Não só a Grande História tem episódios notáveis. Podem acreditar, leitores: a História miúda também os tem, com mais sabor e encanto (às vezes) e um acento de tragédia (também eventualmente). O caso de que trataremos hoje foi contado por Antônio de Santa Maria Jaboatão, que, mesmo não impondo data estrita ao acontecimento, fez menção dele no contexto do estabelecimento de povoações de colonizadores e do confronto com povos indígenas no Nordeste brasileiro. Refere-se a um curioso indivíduo, autoproclamado "rei do Brasil".
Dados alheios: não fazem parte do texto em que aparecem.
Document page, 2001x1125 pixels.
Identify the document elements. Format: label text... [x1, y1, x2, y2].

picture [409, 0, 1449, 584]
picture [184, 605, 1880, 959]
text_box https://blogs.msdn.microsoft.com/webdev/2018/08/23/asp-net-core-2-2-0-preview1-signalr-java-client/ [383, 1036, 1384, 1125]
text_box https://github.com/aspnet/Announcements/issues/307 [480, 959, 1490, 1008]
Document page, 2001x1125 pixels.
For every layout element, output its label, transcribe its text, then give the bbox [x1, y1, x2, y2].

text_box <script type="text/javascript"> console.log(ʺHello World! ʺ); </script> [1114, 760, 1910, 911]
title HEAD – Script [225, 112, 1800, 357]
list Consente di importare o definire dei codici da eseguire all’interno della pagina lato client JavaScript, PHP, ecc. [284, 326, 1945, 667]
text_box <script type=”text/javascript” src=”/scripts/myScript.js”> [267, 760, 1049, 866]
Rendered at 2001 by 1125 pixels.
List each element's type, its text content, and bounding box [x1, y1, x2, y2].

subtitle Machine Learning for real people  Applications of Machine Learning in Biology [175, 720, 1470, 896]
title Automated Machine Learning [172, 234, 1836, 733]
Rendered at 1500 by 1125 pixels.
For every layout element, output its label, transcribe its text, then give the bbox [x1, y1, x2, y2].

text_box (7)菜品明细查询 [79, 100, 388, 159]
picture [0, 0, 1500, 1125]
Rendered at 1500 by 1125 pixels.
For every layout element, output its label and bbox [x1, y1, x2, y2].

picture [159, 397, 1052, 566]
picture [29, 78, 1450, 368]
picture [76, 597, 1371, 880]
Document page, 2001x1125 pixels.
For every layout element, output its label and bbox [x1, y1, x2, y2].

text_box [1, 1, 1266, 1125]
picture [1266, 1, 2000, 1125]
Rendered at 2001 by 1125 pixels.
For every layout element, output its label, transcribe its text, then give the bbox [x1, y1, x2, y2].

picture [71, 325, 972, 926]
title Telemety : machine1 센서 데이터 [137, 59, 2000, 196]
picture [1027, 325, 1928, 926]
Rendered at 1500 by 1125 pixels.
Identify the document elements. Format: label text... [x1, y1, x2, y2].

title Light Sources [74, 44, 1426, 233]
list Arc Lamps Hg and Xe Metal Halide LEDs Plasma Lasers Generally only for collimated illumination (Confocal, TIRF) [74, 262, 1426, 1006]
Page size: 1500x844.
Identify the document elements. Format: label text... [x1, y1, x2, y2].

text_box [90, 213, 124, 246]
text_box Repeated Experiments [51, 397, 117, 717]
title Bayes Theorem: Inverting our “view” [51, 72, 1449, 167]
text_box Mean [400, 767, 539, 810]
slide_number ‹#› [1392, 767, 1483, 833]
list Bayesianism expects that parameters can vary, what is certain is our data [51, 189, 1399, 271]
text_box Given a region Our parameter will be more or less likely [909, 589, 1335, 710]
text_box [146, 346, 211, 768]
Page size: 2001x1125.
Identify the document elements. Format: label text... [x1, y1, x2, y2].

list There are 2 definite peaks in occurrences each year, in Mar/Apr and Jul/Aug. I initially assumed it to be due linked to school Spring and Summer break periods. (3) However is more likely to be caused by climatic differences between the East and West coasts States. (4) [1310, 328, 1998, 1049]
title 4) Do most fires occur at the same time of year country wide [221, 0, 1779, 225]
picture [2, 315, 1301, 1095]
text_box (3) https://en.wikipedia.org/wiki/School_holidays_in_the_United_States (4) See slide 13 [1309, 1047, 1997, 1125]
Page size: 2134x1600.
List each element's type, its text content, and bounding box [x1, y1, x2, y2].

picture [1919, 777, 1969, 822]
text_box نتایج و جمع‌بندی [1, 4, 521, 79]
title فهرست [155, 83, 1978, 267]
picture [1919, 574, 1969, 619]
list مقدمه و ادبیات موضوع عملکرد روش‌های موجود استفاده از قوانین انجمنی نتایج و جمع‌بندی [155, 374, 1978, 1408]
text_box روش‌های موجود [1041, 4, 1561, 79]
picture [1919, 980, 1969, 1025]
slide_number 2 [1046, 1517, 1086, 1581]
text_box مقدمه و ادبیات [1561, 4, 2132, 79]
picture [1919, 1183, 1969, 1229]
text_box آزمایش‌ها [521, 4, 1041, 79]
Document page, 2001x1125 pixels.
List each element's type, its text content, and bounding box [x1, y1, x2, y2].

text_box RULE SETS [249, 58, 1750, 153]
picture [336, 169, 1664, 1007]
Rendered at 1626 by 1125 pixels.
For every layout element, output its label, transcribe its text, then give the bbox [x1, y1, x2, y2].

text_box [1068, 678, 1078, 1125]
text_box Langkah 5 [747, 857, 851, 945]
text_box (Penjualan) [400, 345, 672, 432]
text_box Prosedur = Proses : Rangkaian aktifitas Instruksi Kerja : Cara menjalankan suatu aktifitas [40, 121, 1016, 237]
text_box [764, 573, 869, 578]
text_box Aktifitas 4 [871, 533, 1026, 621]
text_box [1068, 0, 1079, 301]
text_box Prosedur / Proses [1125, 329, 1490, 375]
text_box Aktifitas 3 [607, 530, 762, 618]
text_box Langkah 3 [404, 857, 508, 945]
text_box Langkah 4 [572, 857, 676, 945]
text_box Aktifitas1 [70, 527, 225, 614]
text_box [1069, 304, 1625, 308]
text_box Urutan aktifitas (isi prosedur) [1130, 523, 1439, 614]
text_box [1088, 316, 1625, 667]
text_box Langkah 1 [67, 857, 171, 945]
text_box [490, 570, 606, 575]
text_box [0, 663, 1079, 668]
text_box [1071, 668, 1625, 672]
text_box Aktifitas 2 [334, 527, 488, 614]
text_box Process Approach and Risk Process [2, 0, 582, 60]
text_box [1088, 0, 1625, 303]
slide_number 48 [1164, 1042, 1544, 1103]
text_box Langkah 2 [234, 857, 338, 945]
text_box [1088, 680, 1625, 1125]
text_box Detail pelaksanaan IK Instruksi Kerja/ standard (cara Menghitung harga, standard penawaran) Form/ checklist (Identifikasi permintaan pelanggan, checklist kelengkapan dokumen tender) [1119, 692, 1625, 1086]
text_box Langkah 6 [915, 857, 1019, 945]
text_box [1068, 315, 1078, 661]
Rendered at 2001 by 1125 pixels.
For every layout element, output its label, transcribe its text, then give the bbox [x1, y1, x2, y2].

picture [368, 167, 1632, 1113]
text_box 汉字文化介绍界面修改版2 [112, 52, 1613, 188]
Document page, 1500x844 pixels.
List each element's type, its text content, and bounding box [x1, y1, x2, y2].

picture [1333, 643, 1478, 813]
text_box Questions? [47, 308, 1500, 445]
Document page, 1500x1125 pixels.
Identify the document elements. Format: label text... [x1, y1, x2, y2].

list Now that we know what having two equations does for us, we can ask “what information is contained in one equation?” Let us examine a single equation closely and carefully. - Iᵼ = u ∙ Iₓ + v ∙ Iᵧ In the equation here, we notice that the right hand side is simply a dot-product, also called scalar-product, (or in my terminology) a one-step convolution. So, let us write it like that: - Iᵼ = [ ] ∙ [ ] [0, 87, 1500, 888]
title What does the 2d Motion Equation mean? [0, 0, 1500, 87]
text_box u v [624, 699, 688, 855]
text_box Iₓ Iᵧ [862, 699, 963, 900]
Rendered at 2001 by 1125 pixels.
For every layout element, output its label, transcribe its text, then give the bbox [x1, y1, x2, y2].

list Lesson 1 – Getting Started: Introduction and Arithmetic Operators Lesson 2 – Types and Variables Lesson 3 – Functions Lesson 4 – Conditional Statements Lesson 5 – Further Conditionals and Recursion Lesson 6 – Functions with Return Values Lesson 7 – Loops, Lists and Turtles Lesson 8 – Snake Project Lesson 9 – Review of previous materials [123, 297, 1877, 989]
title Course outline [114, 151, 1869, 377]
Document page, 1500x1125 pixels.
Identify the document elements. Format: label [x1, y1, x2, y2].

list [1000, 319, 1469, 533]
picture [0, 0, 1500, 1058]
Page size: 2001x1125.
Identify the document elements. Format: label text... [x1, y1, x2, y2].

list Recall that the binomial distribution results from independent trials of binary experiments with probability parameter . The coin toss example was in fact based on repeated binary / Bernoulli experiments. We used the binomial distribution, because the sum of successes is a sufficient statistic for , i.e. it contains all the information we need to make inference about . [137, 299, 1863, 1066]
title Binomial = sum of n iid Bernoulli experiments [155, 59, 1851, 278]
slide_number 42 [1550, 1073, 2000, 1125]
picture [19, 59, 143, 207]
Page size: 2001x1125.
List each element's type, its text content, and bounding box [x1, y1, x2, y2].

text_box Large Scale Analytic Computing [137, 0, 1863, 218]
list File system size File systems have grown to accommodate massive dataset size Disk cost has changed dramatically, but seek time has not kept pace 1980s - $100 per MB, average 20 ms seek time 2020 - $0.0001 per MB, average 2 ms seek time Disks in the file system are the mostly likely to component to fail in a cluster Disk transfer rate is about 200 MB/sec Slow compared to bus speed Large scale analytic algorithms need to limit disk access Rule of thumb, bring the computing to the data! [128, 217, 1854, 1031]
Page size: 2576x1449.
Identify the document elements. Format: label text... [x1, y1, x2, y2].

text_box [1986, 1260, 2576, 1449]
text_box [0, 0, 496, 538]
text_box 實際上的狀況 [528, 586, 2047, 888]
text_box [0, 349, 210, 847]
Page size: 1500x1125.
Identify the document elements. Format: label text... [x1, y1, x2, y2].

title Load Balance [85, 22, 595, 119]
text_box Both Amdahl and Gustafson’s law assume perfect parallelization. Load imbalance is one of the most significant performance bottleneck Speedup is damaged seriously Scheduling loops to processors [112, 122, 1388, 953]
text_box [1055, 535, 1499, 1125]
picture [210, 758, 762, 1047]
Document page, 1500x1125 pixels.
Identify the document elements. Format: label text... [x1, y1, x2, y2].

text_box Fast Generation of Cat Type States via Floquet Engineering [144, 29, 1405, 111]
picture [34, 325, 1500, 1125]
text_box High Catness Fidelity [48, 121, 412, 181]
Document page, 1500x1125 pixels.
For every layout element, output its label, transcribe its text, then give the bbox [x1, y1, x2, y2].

Chamava-se Sebastião de Pontes, era português e tinha dois engenhos na Bahia. Queria mais, e foi tratar do estabelecimento de um terceiro engenho, para o qual projetou contar com o trabalho de indígenas escravizados. "[...] fabricou o terceiro engenho", escreveu Jaboatão, "domesticando [sic] muitos dos naturais tapuias ao seu mando e serviço, fazendo-se na terra, sobre poderoso, insolente". (¹)
Os empreendimentos iam bem, tão bem que o sujeito começou, em suas gabolices, a se dizer rei das terras em que pisava. Podia ser apenas bazófia, mas, nesse tempo, mesmo uma brincadeira de tal espécie era perigosa (²). Não tardou para que o tagarela fosse denunciado e, por essa razão, conduzido ao Reino, onde o hospedaram na mais famosa das prisões, da qual não sairia senão após exalar o último suspiro. Continua o relato de Antônio de Santa Maria Jaboatão: "[...] foi acusado na Corte e entre os crimes que imputaram os ofendidos, foi nomearem-no por rei ou régulo do Brasil, pelo qual foi levado ao Reino e, do Limoeiro, sem se falar mais nele, depois de muitos anos foi levado à sepultura, com o custo só de um tostão [...]" (³). Final melancólico, sem dúvida, para o reizinho inconsequente.
(1) JABOATÃO, Antônio de Santa Maria O.F.M. Novo Orbe Serafico Brasilico, ou Crônica dos Frades Menores da Província do Brasil, Primeira Parte, Rio de Janeiro: Typ. Brasiliense, 1858, p. 94.
(2) Muito mais juízo que Sebastião de Pontes teve Amador Bueno, a quem, no Século XVII, tentaram fazer rei em São Paulo. Percebendo o problema em que poderia ser envolvido, recusou peremptoriamente a "aclamação".
(3) JABOATÃO, Antônio de Santa Maria O.F.M. Op. cit., p. 94.